The stats were compiled by public policy professor Jon Gettman of Shenandoah University in Winchester Va., and follow his national marijuana arrest analysis for the ACLU in 2013. That study showed that black people were 3.7 times more likely than whites nationwide to be arrested for marijuana, and that 88 percent of marijuana arrests were for possession.
The disparity in the District of Columbia, where blacks are eight times more likely to be arrested for simple possession than whites, led the D.C. Council to decriminalize cannabis in 2013, followed by voters legalizing it in 2014.
But Virginia has the old progress-mobile firmly in reverse, Gettman's study shows. The ratio of black-to-white marijuana arrests was 2.4 to 1 in 2003, but had grown to 3.3 to 1 by 2013. From 2011 to 2013, annual possession arrests went up by about 2,000 a year, and black Virginians accounted for 82 percent of that increase.
Brian Moran, state secretary of public safety, said the administration of Democratic Gov. Terry McAuliffe "is dedicated to understanding and addressing these disparities in the adult and juvenile systems" by implementing programs such as evidence-based decision-making for police in six communities; launching a "Classrooms not Courtrooms" initiative addressing "disproportionate minority contact"; and working with the state attorney general's office "to develop new training curricula that enhance effective community engagement."
Virginia law enforcement authorities are still locked into some weird 20th Century paradigm about pot, insisting that marijuana is a dangerous drug, and are not at all inclined to reduce enforcement. State police officials are "closely watching the outcomes in Colorado and Washington state to monitor how their legal reforms have impacted the quality of life in those states," claimd Dana Schrad, executive director of the Virginia Association of Chiefs of Police.

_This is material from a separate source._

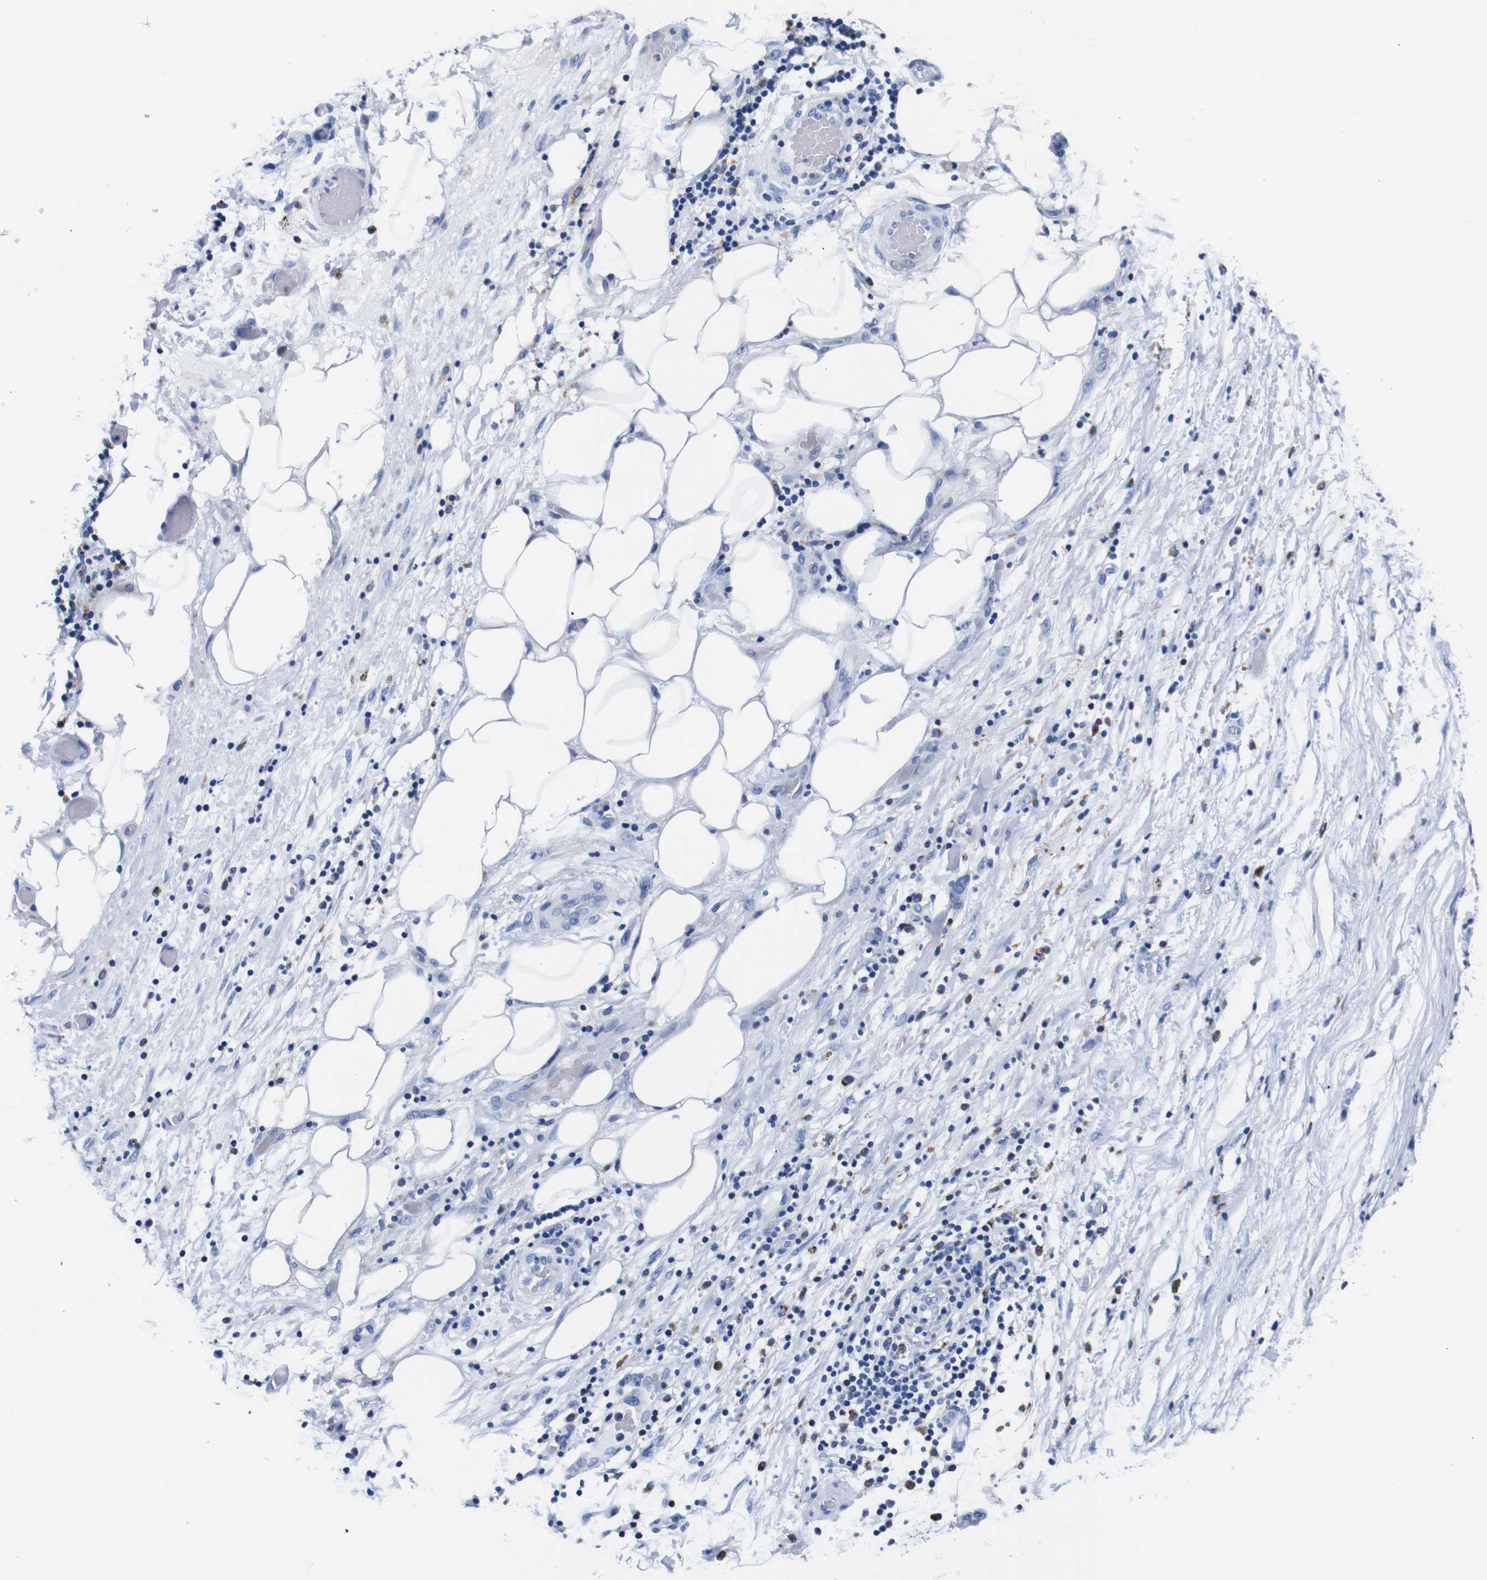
{"staining": {"intensity": "negative", "quantity": "none", "location": "none"}, "tissue": "lung cancer", "cell_type": "Tumor cells", "image_type": "cancer", "snomed": [{"axis": "morphology", "description": "Inflammation, NOS"}, {"axis": "morphology", "description": "Squamous cell carcinoma, NOS"}, {"axis": "topography", "description": "Lymph node"}, {"axis": "topography", "description": "Soft tissue"}, {"axis": "topography", "description": "Lung"}], "caption": "There is no significant expression in tumor cells of lung cancer.", "gene": "HLA-DMB", "patient": {"sex": "male", "age": 66}}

Schrad, amusingly enough if it weren't so scary, said that members of the Central Virginia Marijuana Task Force still consider cannabis a "gateway drug" to other narcotics, despite scientific studies showing otherwise. Police, Schrad claimed, are particularly concerned about the effects of marijuana in the workplace; evidently they are too stupid or clueless to realize that at least half the workforce has been solidly stoned since the 1970s.
Gettman's data is confirmed by what Linday Lawson Battaglia, a former Fairfax defense attorney with years of experience defending clients in marijuana cases, has seen in court. Battaglia, who recently joined the Drug Policy Alliance, said that massive pot arrests "are ineffective. We can tell from Gettman's study that marijuana use isn't going down, so we have a failed policy, and it's expensive."
Racial disparities in marijuana arrests aren't unique to Virginia, Battaglia said, "but if you care about justice and you care about fairness, this isn't acceptable." She noted that blacks made up 45 percent of Arlington County's pot arrests in 2013, while making up just 9 percent of its population.